Single by Snow Patrol

from the album Eyes Open
- Released: 20 April 2007
- Genre: Indie rock
- Length: 3:17
- Label: Umvd Import, Polydor, Fiction
- Songwriters: Gary Lightbody, Nathan Connolly, Tom Simpson, Paul Wilson and Jonny Quinn
- Producer: Jacknife Lee

Snow Patrol singles chronology
| "Open Your Eyes" (2007) | "Shut Your Eyes" (2007) | "Signal Fire" (2007) |

= Shut Your Eyes =

2007 single by Snow Patrol

"Shut Your Eyes" is a song by Northern Irish alternative rock band Snow Patrol from their fourth album, Eyes Open (2006). It was released as a single in several countries in 2007.

The various B-sides featured on the single are taken from a Snow Patrol live performance at Columbiahalle, Berlin on 9 February 2007. The live renditions of "Spitting Games", "Run", and "Chocolate" included on the single later appeared on the Australian version of the "Signal Fire" single.

Drummer Jonny Quinn declared that "Shut Your Eyes" is his favourite song to play live because of the interaction with the audience when the band performs it.

==Music video==
The official music video was directed by Mark Thomas and it premiered on Yahoo!

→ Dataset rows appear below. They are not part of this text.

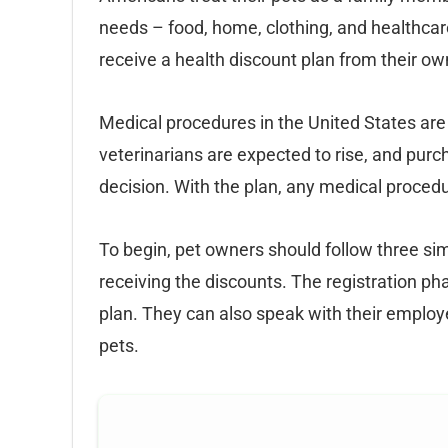
needs – food, home, clothing, and healthcare
receive a health discount plan from their ow
Medical procedures in the United States ar
veterinarians are expected to rise, and purch
decision. With the plan, any medical proced
To begin, pet owners should follow three simp
receiving the discounts. The registration phas
plan. They can also speak with their employer
pets.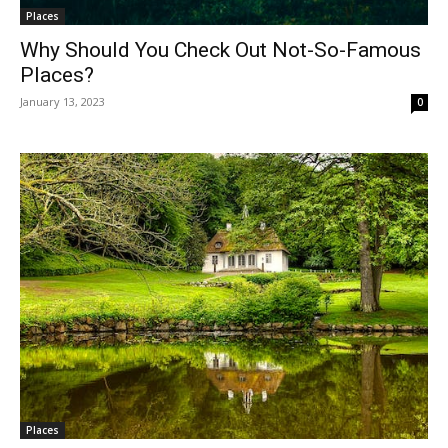
Places
Why Should You Check Out Not-So-Famous
Places?
January 13, 2023
0
Places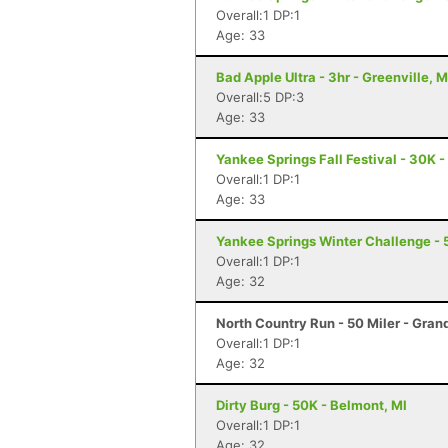
Overall:1 DP:1
Age: 33
Bad Apple Ultra - 3hr - Greenville, M
Overall:5 DP:3
Age: 33
Yankee Springs Fall Festival - 30K -
Overall:1 DP:1
Age: 33
Yankee Springs Winter Challenge - 5
Overall:1 DP:1
Age: 32
North Country Run - 50 Miler - Gran
Overall:1 DP:1
Age: 32
Dirty Burg - 50K - Belmont, MI
Overall:1 DP:1
Age: 32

Music on 10 July 2007.

==Track listing==
- German CD
- Version I:
1. "Shut Your Eyes" – 3:17
2. "Headlights on Dark Roads" (Live in Berlin) – 3:35
3. "Chocolate" (Live in Berlin) – 3:01
4. "You're All I Have" (Live in Berlin) – 4:38

- Version II:
5. "Shut Your Eyes" – 3:17
6. "Set the Fire to the Third Bar" (Live in Berlin) – 3:27
7. "Spitting Games" (Live in Berlin) – 4:19
8. "Chasing Cars" (Live in Berlin) – 4:29

- Version III:
9. "Shut Your Eyes" – 3:17
10. "Open Your Eyes" (Live in Berlin) – 5:44
11. "Run" (Live in Berlin) – 5:36
12. "Shut Your Eyes" (Live in Berlin) – 3:29

- Dutch CD
- Version I:
13. "Shut Your Eyes" – 3:17
14. "Chasing Cars" (Live in Berlin) – 4:29
This was the only Dutch release, released on 5 October 2007.

- Unofficial Releases
- Spencer Collective Mixes Bootleg (12" Vinyl):
1. "Shut Your Eyes" (Main Mix) – 7:28
2. "Shut Your Eyes" (Dub Mix) – 6:56

- Naum Gabo Remix (12" Vinyl):
3. "Shut Your Eyes" (Naum Gabo Remix) – 7:00

==Charts==

===Weekly charts===

| Chart (2007–08) | Peak position |
|---|---|
| Austria (Ö3 Austria Top 40) | 12 |
| Belgium (Ultratop 50 Flanders) | 1 |
| Belgium (Ultratip Bubbling Under Wallonia) | 6 |
| Germany (GfK) | 15 |
| Germany Airplay (BVMI) | 5 |
| Netherlands (Dutch Top 40) | 14 |
| Netherlands (Single Top 100) | 17 |
| Switzerland (Schweizer Hitparade) | 26 |
| US Adult Alternative Airplay (Billboard) | 1 |

===Year-end charts===

| Chart (2007) | Position |
|---|---|
| Belgium (Ultratop 50 Flanders) | 29 |
| Germany (Media Control GfK) | 72 |

| Chart (2008) | Position |
|---|---|
| Netherlands (Dutch Top 40) | 73 |

==Certifications==

Certifications for "Shut Your Eyes"
| Region | Certification | Certified units/sales |
| Germany (BVMI) | Gold | 150,000^{‡} |
^{‡} Sales+streaming figures based on certification alone.